Monday, July 30, 2007

Frogging

...a knitting term. For backyard whiffle ball fans, the equivalent of a "do over". Frogging something means removing the work from the needles to pull out stitches until you reach a point before your mistake. You then put the work back on the needles and resume. Of course this means redoing rows of work, and paying attention to what went wrong and where. Or if you're like me - you guess at what might have gone wrong and frog to the last row you know you think you've done right and resume from there.

Can you use knitting terms for the office? Can I say that most of my job seems to involve frogging in one way or another? Our newly adopted software system has caused more frog like reworks and work-arounds than I really want to think about. I am often amazed at how functional the staff here manage to be when surrounded by so much process and policy chaos. Other terms come to mind that I'd like to apply... dropping a stitch, work and turn...

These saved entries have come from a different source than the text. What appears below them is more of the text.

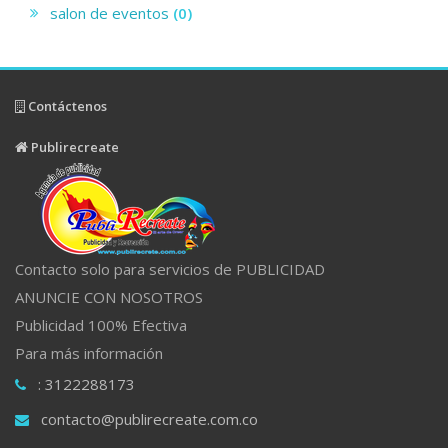
salon de eventos
(0)
Contáctenos
Publirecreate
Contacto solo para servicios de PUBLICIDAD
ANUNCIE CON NOSOTROS
Publicidad 100% Efectiva
Para más información
: 3122288173
contacto@publirecreate.com.co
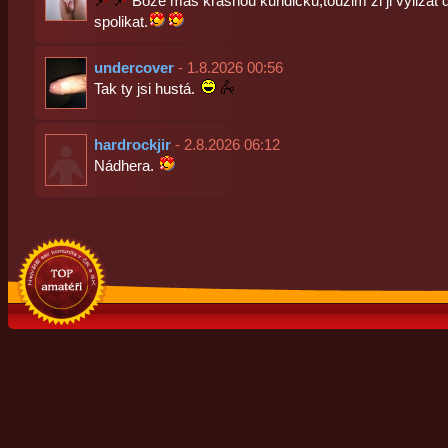
Boze mas krasnou kundicku,touzim zi ji vylizat 
spolikat.
undercover
- 1.8.2026 00:56
Tak ty jsi hustá.
hardrockjir
- 2.8.2026 06:12
Nádhera.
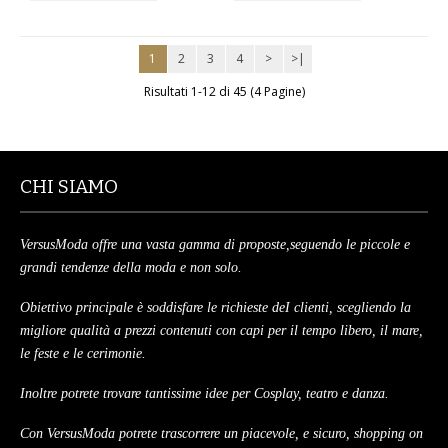
MAGLIONI
1
2
3
4
>
>|
PANTALONI
Risultati 1-12 di 45 (4 Pagine)
TUTTI I PRODOTTI
CONTATTACI
CHI SIAMO
VersusModa offre una vasta gamma di proposte,seguendo le piccole e
grandi tendenze della moda e non solo.
Obiettivo principale è soddisfare le richieste deI clienti, scegliendo la
migliore qualità a prezzi contenuti con capi per il tempo libero, il mare,
le feste e le cerimonie.
Inoltre potrete trovare tantissime idee per Cosplay, teatro e danza.
Con VersusModa potrete trascorrere un piacevole, e sicuro, shopping on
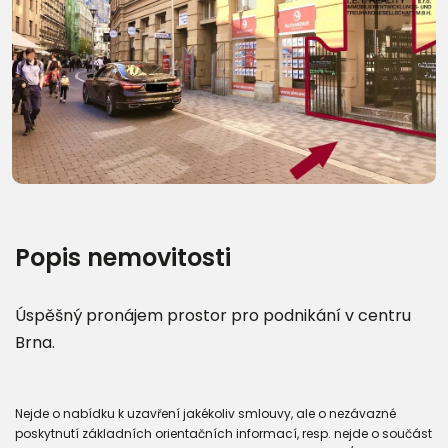
Popis nemovitosti
Úspěšný pronájem prostor pro podnikání v centru
Brna.
Nejde o nabídku k uzavření jakékoliv smlouvy, ale o nezávazné
poskytnutí základních orientačních informací, resp. nejde o součást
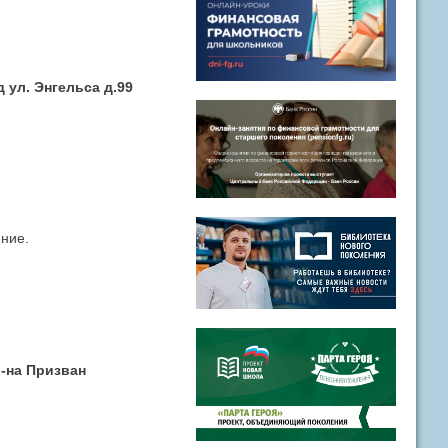
д ул. Энгельса д.99
ение.
р-на Призван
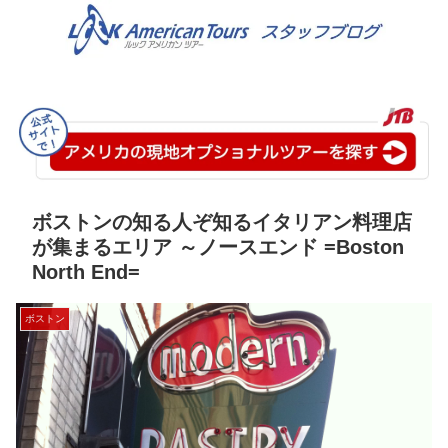
ボストンの知る人ぞ知るイタリアン料理店
が集まるエリア ～ノースエンド =Boston
North End=
ボストン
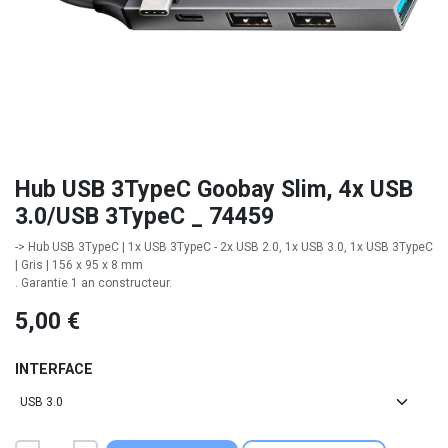
Hub USB 3TypeC Goobay Slim, 4x USB
3.0/USB 3TypeC _ 74459
-> Hub USB 3TypeC | 1x USB 3TypeC - 2x USB 2.0, 1x USB 3.0, 1x USB 3TypeC
| Gris | 156 x 95 x 8 mm
. Garantie 1 an constructeur.
5,00
€
INTERFACE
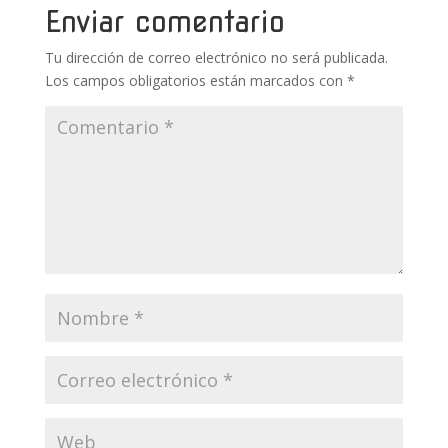
k
p
r
Enviar comentario
Tu dirección de correo electrónico no será publicada.
Los campos obligatorios están marcados con
*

Today I learned that we have to "frog" sixty five appointment letters. The template we were originally told to use (and we did check!) was not the right one and was apparently overly complicated (pencil pusher speak for "needs too many signatures"). By all means, let us do it the hard way first... sixty. five. times. Let the boss sign his name to those sixty five letters, and we'll make copies to file, and pass along to the next person in the Please Sign Here list. THEN tell us that what actually should happen has fewer steps and is a more direct way to do things. When you call us to tell us this, beat around the bush and begin by saying that we sure do have a lot of letters for you to process, more than last year. Explain in detail how this adds to your workload. Slip in the mention of a new and "more appropriate" template. After twenty minutes of what you probably like to call process analysis, make sure you draw out the ominous and pregnant pause that follows my question "What you're saying is that we need to redo all of these letters". Acknowledge in a breezy, friendly way that it's a "big fat pain in the butt". Speak in a constructive manner about "working together and not against each other" while making it clear that the butt the big fat pain is in should actually be mine and not yours. Yes, thank you. Please frog yourself.

2 comments:

Joan said...

LOL. Frog is such a depressing word, isn't it? Apologies to Kermit. ;-}

Kate said...

i agree. i even like frogs... but when you're talking about knitting (or work), it is still a four letter word that starts with F.